§ Prompt: Reproduce every line of the material below word for word, leaving out the pictures.

Start of Working data

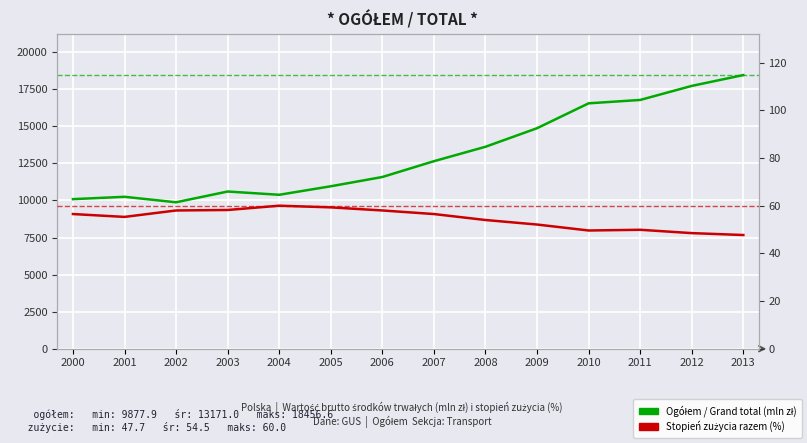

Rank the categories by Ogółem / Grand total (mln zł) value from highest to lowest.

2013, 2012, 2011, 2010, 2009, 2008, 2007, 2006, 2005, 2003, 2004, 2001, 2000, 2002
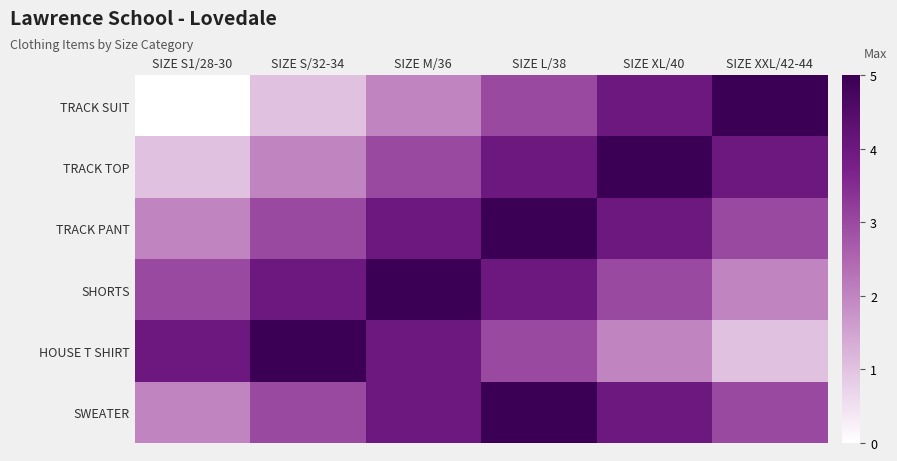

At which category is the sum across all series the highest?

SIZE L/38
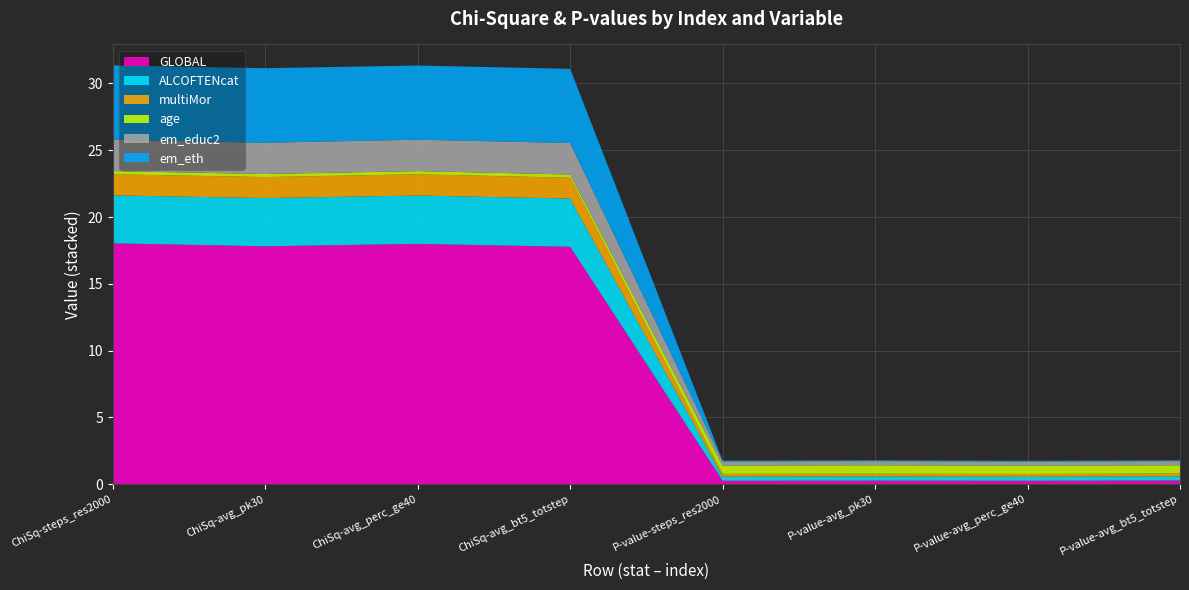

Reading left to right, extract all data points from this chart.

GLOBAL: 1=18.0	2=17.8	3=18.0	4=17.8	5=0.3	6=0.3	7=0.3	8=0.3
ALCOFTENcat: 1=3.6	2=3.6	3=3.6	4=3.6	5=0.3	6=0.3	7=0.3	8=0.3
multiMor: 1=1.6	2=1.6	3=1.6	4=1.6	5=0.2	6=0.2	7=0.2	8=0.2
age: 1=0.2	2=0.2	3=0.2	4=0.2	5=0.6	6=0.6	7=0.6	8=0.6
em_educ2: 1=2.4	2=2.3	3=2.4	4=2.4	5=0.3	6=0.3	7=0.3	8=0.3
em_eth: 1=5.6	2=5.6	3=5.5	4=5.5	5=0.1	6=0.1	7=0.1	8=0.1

End of Working data

§ Result of this task:
Rank the categories by Ogółem / Grand total (mln zł) value from highest to lowest.

2013, 2012, 2011, 2010, 2009, 2008, 2007, 2006, 2005, 2003, 2004, 2001, 2000, 2002

At which category is the sum across all series the highest?

SIZE L/38

Reading left to right, extract all data points from this chart.

GLOBAL: 1=18.0	2=17.8	3=18.0	4=17.8	5=0.3	6=0.3	7=0.3	8=0.3
ALCOFTENcat: 1=3.6	2=3.6	3=3.6	4=3.6	5=0.3	6=0.3	7=0.3	8=0.3
multiMor: 1=1.6	2=1.6	3=1.6	4=1.6	5=0.2	6=0.2	7=0.2	8=0.2
age: 1=0.2	2=0.2	3=0.2	4=0.2	5=0.6	6=0.6	7=0.6	8=0.6
em_educ2: 1=2.4	2=2.3	3=2.4	4=2.4	5=0.3	6=0.3	7=0.3	8=0.3
em_eth: 1=5.6	2=5.6	3=5.5	4=5.5	5=0.1	6=0.1	7=0.1	8=0.1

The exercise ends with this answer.